The task
Any picture in the data below should be skipped, while every line is repeated exactly.
-----
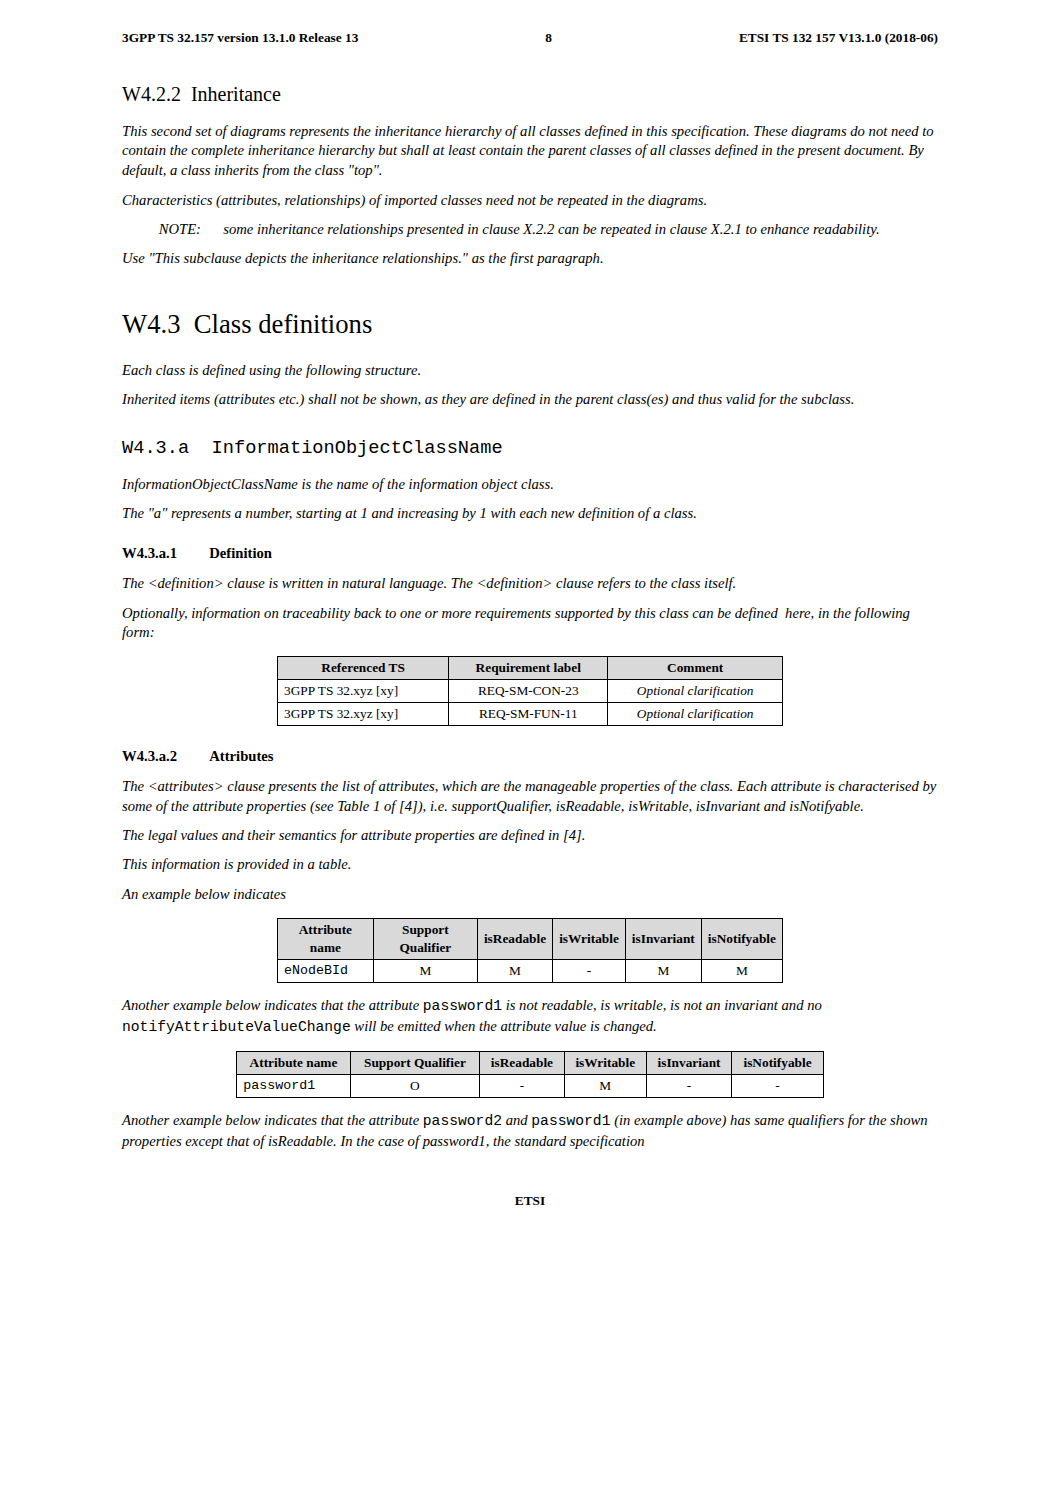3GPP TS 32.157 version 13.1.0 Release 13 8 ETSI TS 132 157 V13.1.0 (2018-06)
W4.2.2 Inheritance
This second set of diagrams represents the inheritance hierarchy of all classes defined in this specification. These diagrams do not need to contain the complete inheritance hierarchy but shall at least contain the parent classes of all classes defined in the present document. By default, a class inherits from the class "top".
Characteristics (attributes, relationships) of imported classes need not be repeated in the diagrams.
NOTE: some inheritance relationships presented in clause X.2.2 can be repeated in clause X.2.1 to enhance readability.
Use "This subclause depicts the inheritance relationships." as the first paragraph.
W4.3 Class definitions
Each class is defined using the following structure.
Inherited items (attributes etc.) shall not be shown, as they are defined in the parent class(es) and thus valid for the subclass.
W4.3.a InformationObjectClassName
InformationObjectClassName is the name of the information object class.
The "a" represents a number, starting at 1 and increasing by 1 with each new definition of a class.
W4.3.a.1 Definition
The <definition> clause is written in natural language. The <definition> clause refers to the class itself.
Optionally, information on traceability back to one or more requirements supported by this class can be defined here, in the following form:
| Referenced TS | Requirement label | Comment |
| --- | --- | --- |
| 3GPP TS 32.xyz [xy] | REQ-SM-CON-23 | Optional clarification |
| 3GPP TS 32.xyz [xy] | REQ-SM-FUN-11 | Optional clarification |
W4.3.a.2 Attributes
The <attributes> clause presents the list of attributes, which are the manageable properties of the class. Each attribute is characterised by some of the attribute properties (see Table 1 of [4]), i.e. supportQualifier, isReadable, isWritable, isInvariant and isNotifyable.
The legal values and their semantics for attribute properties are defined in [4].
This information is provided in a table.
An example below indicates
| Attribute name | Support Qualifier | isReadable | isWritable | isInvariant | isNotifyable |
| --- | --- | --- | --- | --- | --- |
| eNodeBId | M | M | - | M | M |
Another example below indicates that the attribute password1 is not readable, is writable, is not an invariant and no notifyAttributeValueChange will be emitted when the attribute value is changed.
| Attribute name | Support Qualifier | isReadable | isWritable | isInvariant | isNotifyable |
| --- | --- | --- | --- | --- | --- |
| password1 | O | - | M | - | - |
Another example below indicates that the attribute password2 and password1 (in example above) has same qualifiers for the shown properties except that of isReadable. In the case of password1, the standard specification
ETSI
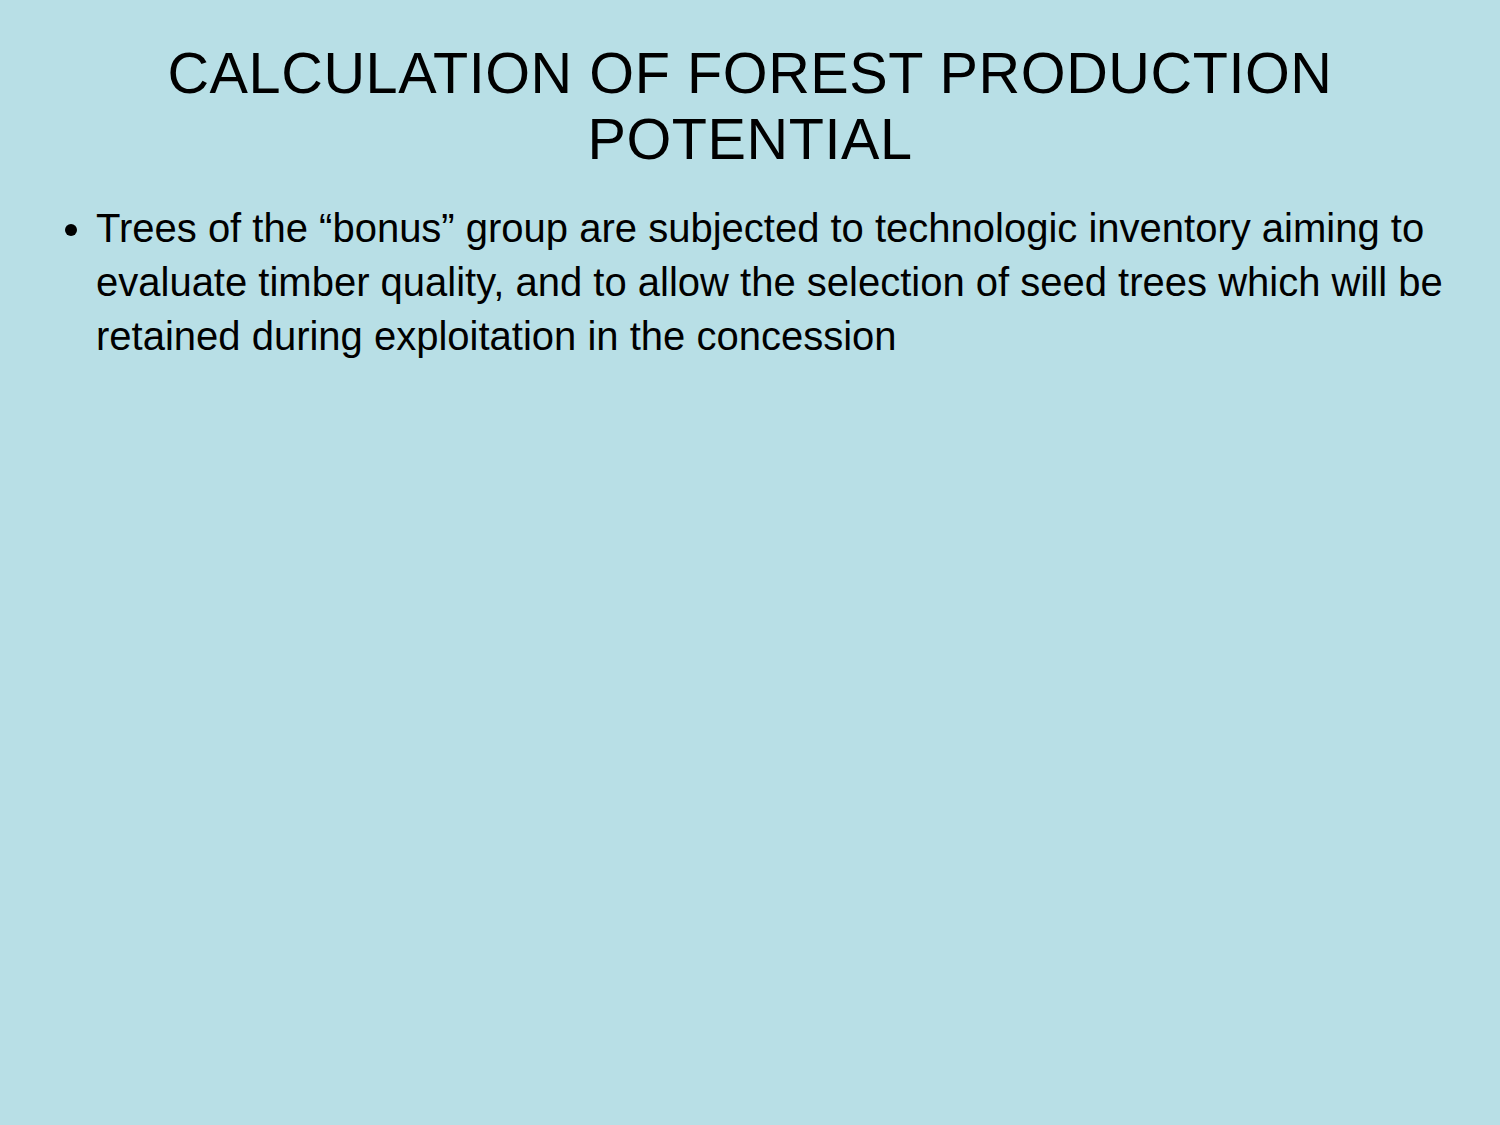CALCULATION OF FOREST PRODUCTION POTENTIAL
Trees of the “bonus” group are subjected to technologic inventory aiming to evaluate timber quality, and to allow the selection of seed trees which will be retained during exploitation in the concession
-----
Finished task
3GPP TS 32.157 version 13.1.0 Release 13 8 ETSI TS 132 157 V13.1.0 (2018-06)
W4.2.2 Inheritance
This second set of diagrams represents the inheritance hierarchy of all classes defined in this specification. These diagrams do not need to contain the complete inheritance hierarchy but shall at least contain the parent classes of all classes defined in the present document. By default, a class inherits from the class "top".
Characteristics (attributes, relationships) of imported classes need not be repeated in the diagrams.
NOTE: some inheritance relationships presented in clause X.2.2 can be repeated in clause X.2.1 to enhance readability.
Use "This subclause depicts the inheritance relationships." as the first paragraph.
W4.3 Class definitions
Each class is defined using the following structure.
Inherited items (attributes etc.) shall not be shown, as they are defined in the parent class(es) and thus valid for the subclass.
W4.3.a InformationObjectClassName
InformationObjectClassName is the name of the information object class.
The "a" represents a number, starting at 1 and increasing by 1 with each new definition of a class.
W4.3.a.1 Definition
The <definition> clause is written in natural language. The <definition> clause refers to the class itself.
Optionally, information on traceability back to one or more requirements supported by this class can be defined here, in the following form:
| Referenced TS | Requirement label | Comment |
| --- | --- | --- |
| 3GPP TS 32.xyz [xy] | REQ-SM-CON-23 | Optional clarification |
| 3GPP TS 32.xyz [xy] | REQ-SM-FUN-11 | Optional clarification |
W4.3.a.2 Attributes
The <attributes> clause presents the list of attributes, which are the manageable properties of the class. Each attribute is characterised by some of the attribute properties (see Table 1 of [4]), i.e. supportQualifier, isReadable, isWritable, isInvariant and isNotifyable.
The legal values and their semantics for attribute properties are defined in [4].
This information is provided in a table.
An example below indicates
| Attribute name | Support Qualifier | isReadable | isWritable | isInvariant | isNotifyable |
| --- | --- | --- | --- | --- | --- |
| eNodeBId | M | M | - | M | M |
Another example below indicates that the attribute password1 is not readable, is writable, is not an invariant and no notifyAttributeValueChange will be emitted when the attribute value is changed.
| Attribute name | Support Qualifier | isReadable | isWritable | isInvariant | isNotifyable |
| --- | --- | --- | --- | --- | --- |
| password1 | O | - | M | - | - |
Another example below indicates that the attribute password2 and password1 (in example above) has same qualifiers for the shown properties except that of isReadable. In the case of password1, the standard specification
ETSI
CALCULATION OF FOREST PRODUCTION POTENTIAL
Trees of the “bonus” group are subjected to technologic inventory aiming to evaluate timber quality, and to allow the selection of seed trees which will be retained during exploitation in the concession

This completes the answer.